Task statement:
Every line from the one holding "Scale: 8 nanometres" through the final line of the entries is to be reproduced exactly, and no other line.

[Spatial grounding data]
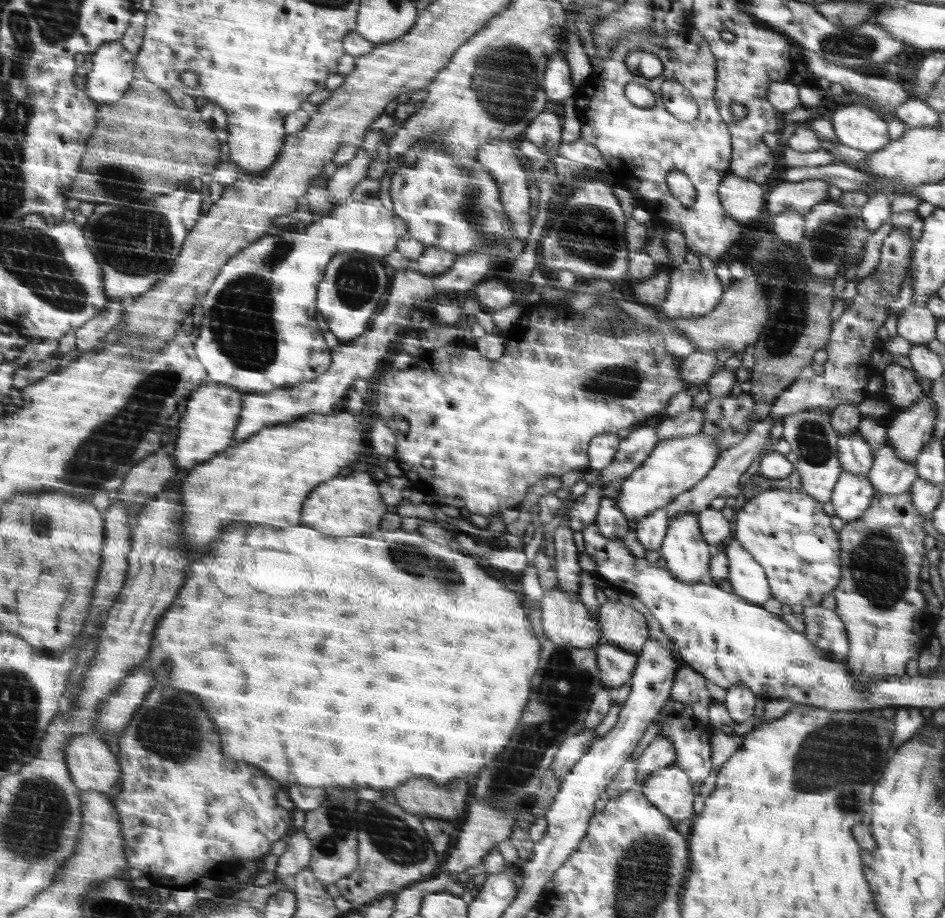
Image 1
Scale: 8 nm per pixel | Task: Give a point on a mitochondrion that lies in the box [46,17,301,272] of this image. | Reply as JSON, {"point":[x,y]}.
{"point":[120,188]}

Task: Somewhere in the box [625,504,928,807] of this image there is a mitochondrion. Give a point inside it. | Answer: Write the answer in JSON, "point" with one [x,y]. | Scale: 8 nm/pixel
{"point":[879,568]}

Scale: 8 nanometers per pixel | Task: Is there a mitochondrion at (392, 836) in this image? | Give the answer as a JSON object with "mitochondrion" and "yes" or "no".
{"mitochondrion":"yes"}

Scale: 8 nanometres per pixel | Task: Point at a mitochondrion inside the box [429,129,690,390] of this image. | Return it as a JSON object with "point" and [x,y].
{"point":[589,232]}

Exercise solution:
Scale: 8 nanometres per pixel | Task: Point at a mitochondrion inside the box [429,129,690,390] of this image. | Return it as a JSON object with "point" and [x,y].
{"point":[589,232]}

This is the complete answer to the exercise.